You shouldn't put too much pressure on yourself during a losing streak. You have to keep paying attention to what's happening around the table, stay focused and continue making good decisions and playing in a methodical way. You also have to spend the hands you're not playing watching your opponents and familiarizing yourself with their strategy so you can get an edge on them. Things may not sort themselves out right away, but if you keep playing the game like it should be played, they'll eventually fall back into place.
Everything starts with passion, but that doesn't mean it's easy to maintain. It disappears and reappears. It's largely subject to success at the table and to the laws of probability. But you have to ensure that it doesn't ever disappear completely, in large part because it's so closely linked to your self-confidence. And the last thing you need when you're playing poker is a lack of confidence.CHAPTER 2
"I've always had confidence, but I never let my ego get to the point that I think I'm the superstar, because I know that ego has destroyed many a poker career."
— Jim Boyd
The minute I sit down at a poker table, whether with friends or in a WSOP tournament, I'm keyed up. I'm there to win, not there to play a part or to fight over a few dollars. I'm there to take control of that table. End of story. Things don't always turn out the way I want, of course, but you can't play poker at a high level without having a lot of confidence in yourself, your skills and your ability to beat your opponents.
Here too you can draw lots of comparisons between poker and sports, or poker and other areas of life. When Roger Federer walks onto the court, he's not going to be satisfied with anything less than a win. When Céline Dion gets on stage at Caesars Palace, she's not thinking about the possibility that she could make a mistake or miss a note. When Steve Jobs launched a new version of the iPad, the possibility of commercial failure likely never crossed his mind.

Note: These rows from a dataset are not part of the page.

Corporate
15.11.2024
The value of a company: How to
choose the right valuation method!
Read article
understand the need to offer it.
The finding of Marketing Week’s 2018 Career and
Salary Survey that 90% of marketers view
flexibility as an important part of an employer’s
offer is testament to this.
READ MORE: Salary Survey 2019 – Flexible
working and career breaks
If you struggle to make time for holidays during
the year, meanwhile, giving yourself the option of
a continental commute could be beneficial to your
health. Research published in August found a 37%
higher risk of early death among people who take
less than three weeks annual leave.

You can't succeed if you doubt yourself. You become shy, fearful, hesitant. You become paralyzed by the fear of losing everything. As they say, fear is a poor advisor. Fear prevents you from thinking clearly and making good decisions. That can be particularly dangerous in poker, a game where you have to make a series of decisions based on an established strategy and incomplete information gleaned from a combination of your own cards, the community cards, the laws of probability and the betting habits of other players.

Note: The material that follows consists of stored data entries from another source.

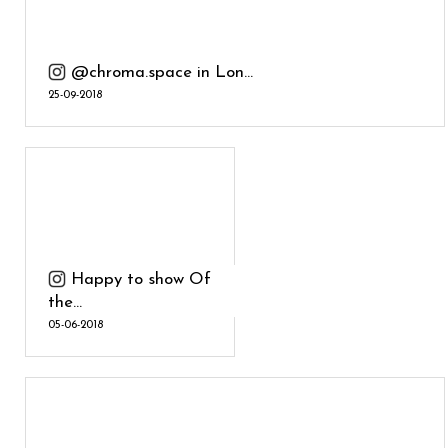
@chroma.space in Lon...
25-09-2018
Happy to show Of
the...
05-06-2018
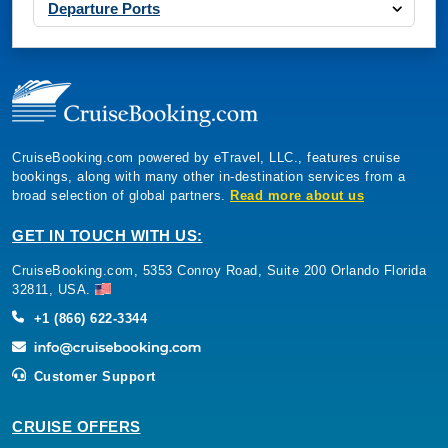
Departure Ports
CruiseBooking.com powered by eTravel, LLC., features cruise
bookings, along with many other in-destination services from a
broad selection of global partners.
Read more about us
GET IN TOUCH WITH US:
CruiseBooking.com, 5353 Conroy Road, Suite 200 Orlando Florida
32811, USA.
+1 (866) 622-3344
Customer Support
CRUISE OFFERS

Your self-confidence is closely linked to how good your opponents are — or how good you think they are. Every time you move up a rung on the ladder you feel a bit of self-doubt, because you know that you're about to play against better players. So you ask yourself: Is now the time to move up? Am I at the level? Am I about to get schooled? It's normal to ask yourself these questions, but you can't dwell on them if you want to keep moving forward.